Assignment: The data below should be restated word for word, pictures omitted.

Structured diff data:
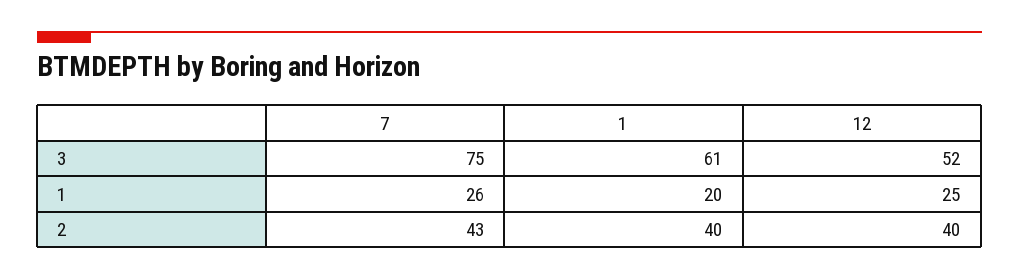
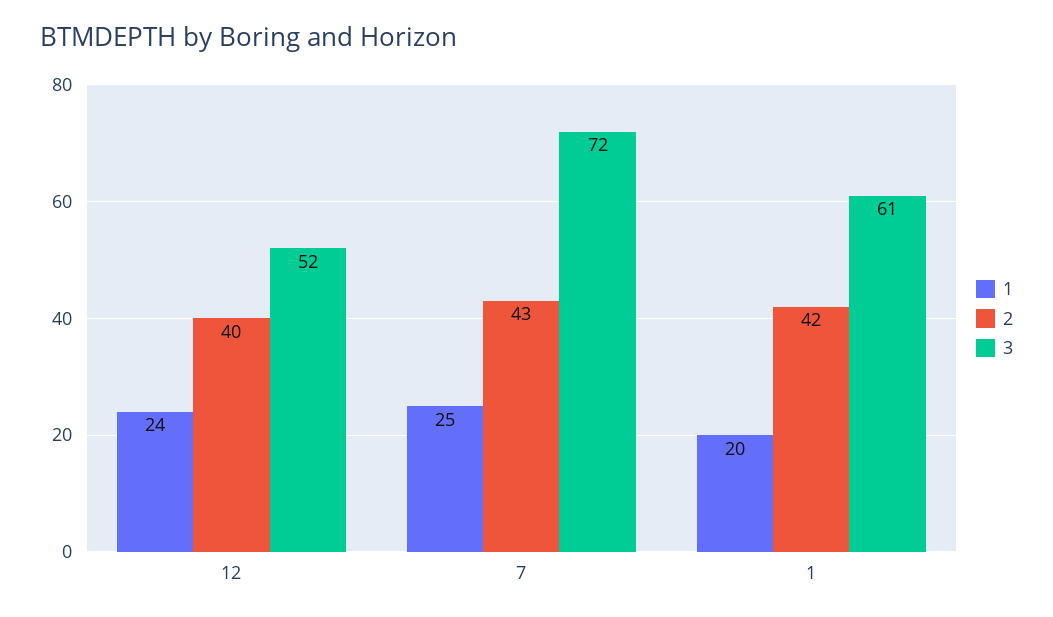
  {
    "3": {
-     "7": 75,
+     "7": 72,
      "1": 61,
      "12": 52
    },
    "1": {
-     "7": 26,
+     "7": 25,
      "1": 20,
-     "12": 25
+     "12": 24
    },
    "2": {
      "7": 43,
-     "1": 40,
+     "1": 42,
      "12": 40
    }
  }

Task solution:
  {
    "3": {
-     "7": 75,
+     "7": 72,
      "1": 61,
      "12": 52
    },
    "1": {
-     "7": 26,
+     "7": 25,
      "1": 20,
-     "12": 25
+     "12": 24
    },
    "2": {
      "7": 43,
-     "1": 40,
+     "1": 42,
      "12": 40
    }
  }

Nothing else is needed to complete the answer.